» The problem
In the copy of the lines below, leave out pictures and print everything else exactly.
===== Dataset extract =====
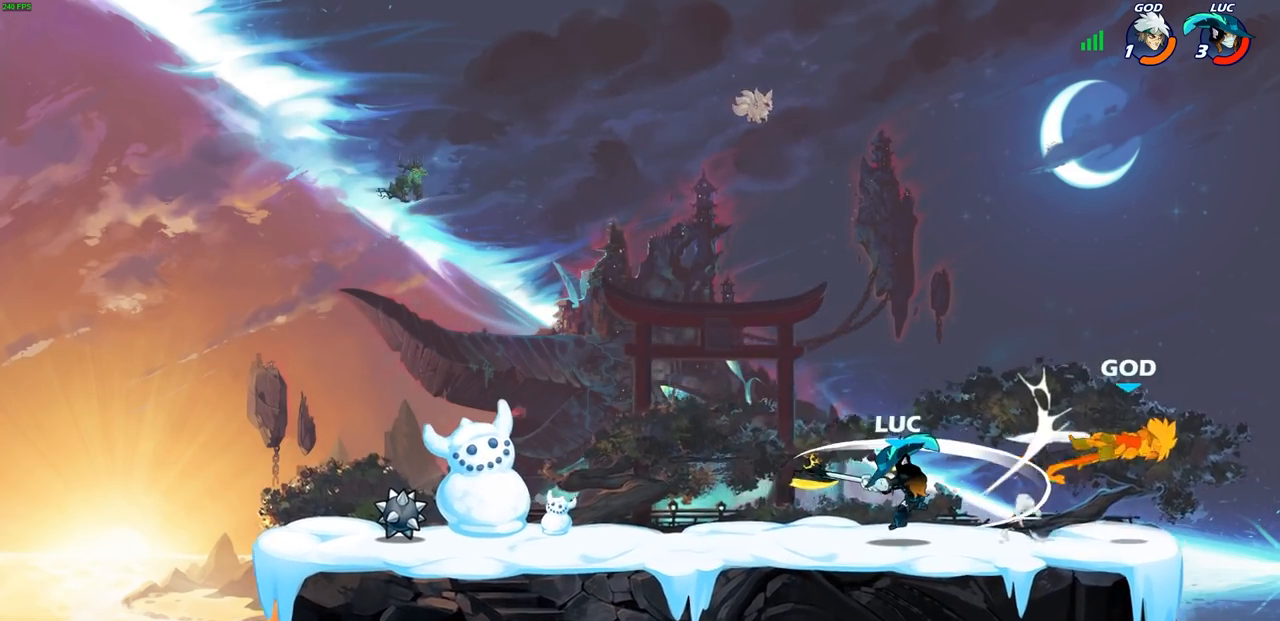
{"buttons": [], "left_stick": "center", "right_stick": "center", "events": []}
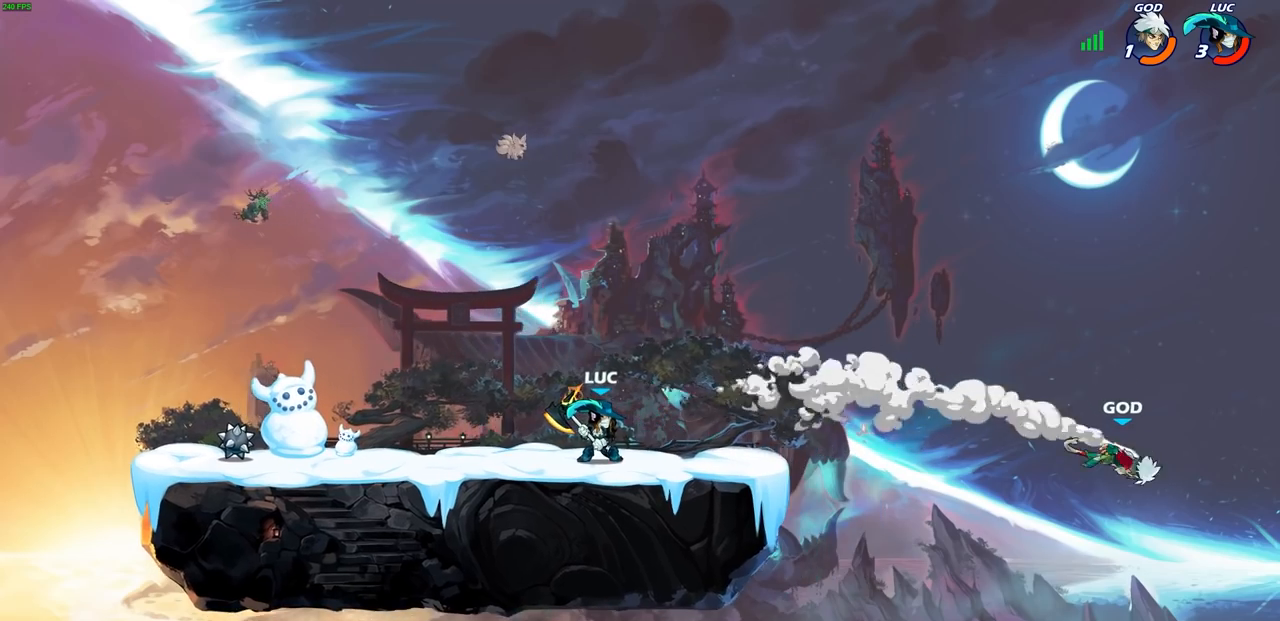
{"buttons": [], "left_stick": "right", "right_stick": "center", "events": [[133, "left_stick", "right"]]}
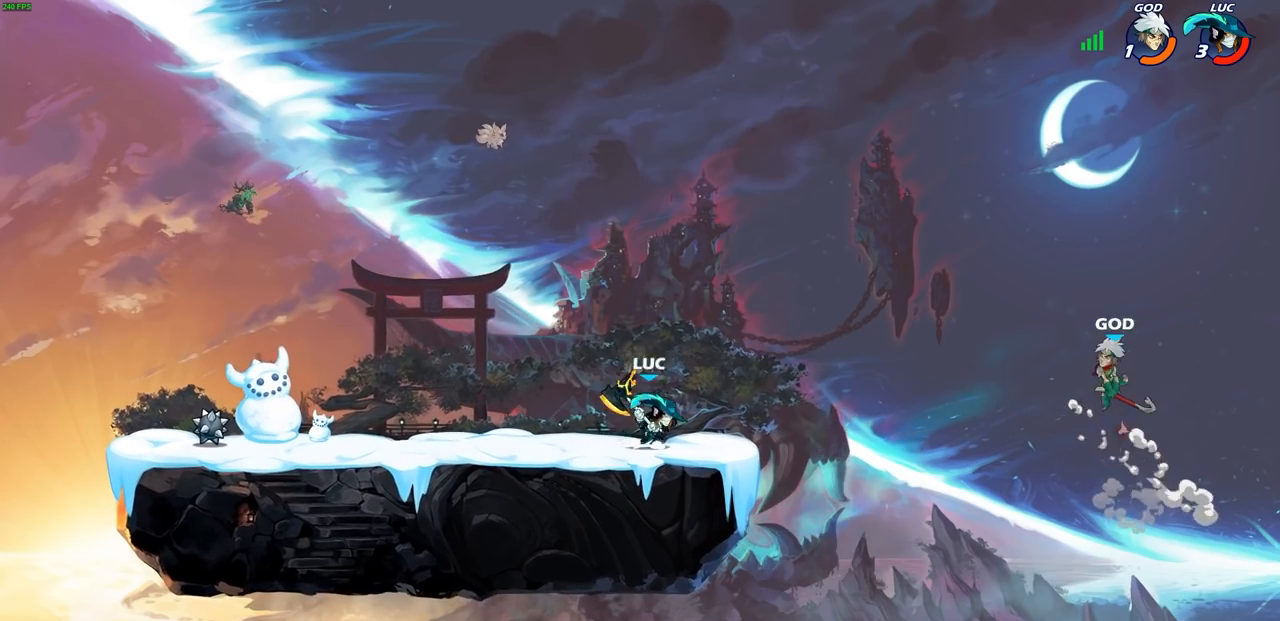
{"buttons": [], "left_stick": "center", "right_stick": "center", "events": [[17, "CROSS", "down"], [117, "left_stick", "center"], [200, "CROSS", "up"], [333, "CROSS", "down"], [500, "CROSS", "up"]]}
=====
» Exercise response
{"buttons": [], "left_stick": "center", "right_stick": "center", "events": []}
{"buttons": [], "left_stick": "right", "right_stick": "center", "events": [[133, "left_stick", "right"]]}
{"buttons": [], "left_stick": "center", "right_stick": "center", "events": [[17, "CROSS", "down"], [117, "left_stick", "center"], [200, "CROSS", "up"], [333, "CROSS", "down"], [500, "CROSS", "up"]]}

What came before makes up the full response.